1. Field of the Technology
The technology relates to composite materials, and methods of making these, that include a filler or dopant material, and more especially relates to composite materials that include therein a dispersion of pre-formed, 3D assemblies of nanoparticles.
2. Description of the Related Art
Generally, composite materials include two main components: a polymer and at least one filler material that is either embedded within a matrix of the polymer or that is at least coated with the polymer. The polymer is often an organic polymer, commonly referred to as a “plastic.” The filler material may be selected to produce a composite material with desired physical properties. The filler may have any of a variety of shapes and sizes depending upon the desired nature of the composite. In addition, composite materials may include other components that impart desired properties, such as color, resistance to ultraviolet radiation, or another desirable trait.
Gels are one of a variety of composite materials and gels may include nanoparticle fillers, or “dopants,” as they are called in the aerogel arts. Nanoparticle fillers or dopants may be of any shape, but the major dimension is generally in the size range from about 1 to about 100 nm. From a materials perspective, nanotechnology furnishes composite materials with useful macroscopic properties by manipulating matter in the about 1 to about 100 nm size range. Aerogels are open-cell foams, often derived from drying of wet gels by processes such as supercritical fluid drying processes. Quasi-stable, ultra-low density, three-dimensional assemblies of nanoparticles are referred to as aerogels. The large internal void space of an aerogel is responsible for its low dielectric constant, low thermal conductivity and high acoustic impedance. At the same time, aerogels are generally fragile and impractical for physical high load applications.
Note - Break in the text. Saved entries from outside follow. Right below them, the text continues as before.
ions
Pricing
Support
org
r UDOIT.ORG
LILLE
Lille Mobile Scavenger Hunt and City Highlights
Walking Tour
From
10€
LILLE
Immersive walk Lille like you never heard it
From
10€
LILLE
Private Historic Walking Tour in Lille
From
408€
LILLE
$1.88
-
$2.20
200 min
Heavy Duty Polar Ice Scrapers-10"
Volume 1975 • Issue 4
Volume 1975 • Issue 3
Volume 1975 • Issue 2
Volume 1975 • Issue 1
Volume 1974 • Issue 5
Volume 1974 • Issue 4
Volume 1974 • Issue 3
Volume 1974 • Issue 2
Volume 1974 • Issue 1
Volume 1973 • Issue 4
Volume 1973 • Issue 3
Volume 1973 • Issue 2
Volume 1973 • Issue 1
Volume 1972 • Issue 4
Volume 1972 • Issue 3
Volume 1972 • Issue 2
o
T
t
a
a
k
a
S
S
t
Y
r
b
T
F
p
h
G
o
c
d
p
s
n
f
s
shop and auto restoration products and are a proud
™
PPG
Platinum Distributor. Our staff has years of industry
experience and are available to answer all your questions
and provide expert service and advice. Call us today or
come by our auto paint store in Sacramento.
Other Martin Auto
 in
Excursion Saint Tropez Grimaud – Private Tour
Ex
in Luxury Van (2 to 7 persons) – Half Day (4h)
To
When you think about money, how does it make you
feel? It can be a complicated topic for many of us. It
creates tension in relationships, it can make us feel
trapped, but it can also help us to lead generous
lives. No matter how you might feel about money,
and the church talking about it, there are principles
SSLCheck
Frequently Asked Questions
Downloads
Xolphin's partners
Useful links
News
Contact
In the case of nanoparticle fillers, uniform dispersion throughout the composite material is a desirable goal to provide the composite material with consistent physical properties. Uniform dispersion of nanoparticles presents challenges in practice. These challenges arise from a variety of factors, including, for example, agitation and mixing processes, but also from the differences in physical properties between the nanoparticles and the polymer material, such as density, and properties of the nanoparticles that lead to particle agglomeration.
In general, two issues that often interfere with achieving optimal composite materials performance relate to the non-uniform dispersion (“agglomeration”) of nanoparticles in the polymer and lack of adequate compatibility between the nanoparticles and the polymer. Agglomeration may be so severe as to effectively cancel the advantage of using nano-sized particles because the agglomerates formed may be beyond the nano size range. Lack of materials compatibility, on the other hand, may introduce a discontinuity at the polymer/filler interface where composite failure may initiate when it is deployed in ordinary use.
To date, efforts to address nanoparticle agglomeration generally focused on the use of surfactants that maintain nanoparticle dispersion in the matrix during composite production. Overall, the criterion for success is whether there is any enhancement of the physical properties of the resultant composite beyond what would be obtained by simply mixing nanoparticles into the matrix through agitation, or other mechanical means.